I turn to the window behind me, spread my hands on the cold sill. A small nameless city bird hurls itself from a rooftop and careers wildly in front of the window and then spins away towards a triangular shoal that dips in formation and dives gracefully out of view.

‘All be over in a few weeks,' Al muses, patting Schwarzkopf's wall poster which is already looking a little tired.

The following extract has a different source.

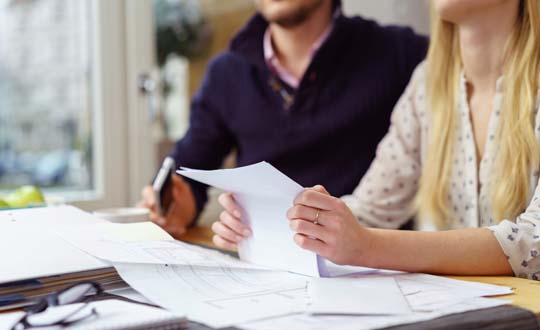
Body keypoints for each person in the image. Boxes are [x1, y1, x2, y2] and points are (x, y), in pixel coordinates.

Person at [213, 0, 540, 280]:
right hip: (461, 323)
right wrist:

‘Only if you get the guy,' says Rob.

‘Who?'

‘Saddam, that's who. Got to finish the job, Al. You don't leave the bastard out there to play games. 'Cos next thing you know he'll rise from the ashes and you've got a whole army of towel heads rising up against you. I mean, you Shermans just don't get it.'

‘Yeah, right. We don't get it. This is
our
party remember?'

‘And we invented foreign policy, mate. Who d'you think founded Iraq anyway? We've been everywhere, civilised the whole world. Fucking
discovered
you lot, put you on the map. And I'm telling you right now: you haven't won a war if the fucking crazy is still IN CHARGE! Am I right, Geri? You're a Paddy, you tell him. Here we are years after we left that little pain in the butt island of Micks right next door and they're
still
giving us gyp. The I-R-fucking-A is still running around with Semtex blowing up kids. And why? I'll tell you why. Because we let them get away with it. When we should have killed every last one of them.'

What Rob does not see is that Joe has taken up position right behind his chair, the phone cable stretched out behind him. His narrow head is cocked to one side, a deep furrow between his brows. And the whole Jap desk has fallen silent, they're watching their master who has stepped
outside his magic circle and who seems, for possibly the first time ever, to be paying attention to something that's happening outside his Jap bubble. Rob spouts on oblivious, wagging a pencil in one hand until he sees that Al is looking not
at
him, but
behind
him. He stops mid-stream and spins around.

‘All right, Joe,' says Rob. But Joe does not look down, does not even appear to have heard him speak. He takes a step closer, a movement light and tense, as if he might spring up to head a ball at any moment.

‘Al,' says Joe and we all turn to look at Al, whose existence Joe has never acknowledged until this moment. The phones flash and click and the Jap traders fan out like a silent chorus behind Joe and it seems like everything has hushed while we wait.

‘You ever see
The Magnificent Seven
, mate?' asks Joe.

‘Yul Brynner?' Al slides his hands into his pockets as if bracing himself for a remark that could topple him. ‘Yeah, sure.' Joe nods gravely and Al grins, emboldened. ‘“In this line of work, we are not all alike. Some care nothing about money. Others, for reasons of their own, enjoy only the danger.”'

‘“And the competition?”' shoots Joe.

‘“If he is the best with a knife and a gun, with whom does he compete?”'

‘“Himself.”'

We wait expectant but the impromptu theatre has ended. Joe steps a little closer, now he is right by Rob's chair. ‘So you know what happened in the end?' his voice soft, his bright eyes trained on Al as if he is fixing prey.

‘Sure,' says Al, affecting nonchalance with a shoulder shrug. ‘They saved the village.'

‘And how exactly did they do that?'

‘How?' Al repeats, stalling. At Columbia they teach you to avoid stating the obvious, or at the very least to know when the obvious is exactly what is required. And so Al buys time while he scans through the range of permutations, wondering if this is just such a moment and
if his reputation, which is – let's face it – not exactly hitting the high-water mark, could be rescued or destroyed in an exchange that has all the feel of a gun-slinging showdown. It's a binary outcome and the scent of a virtual humiliation is in the air. We are hanging by a thread here.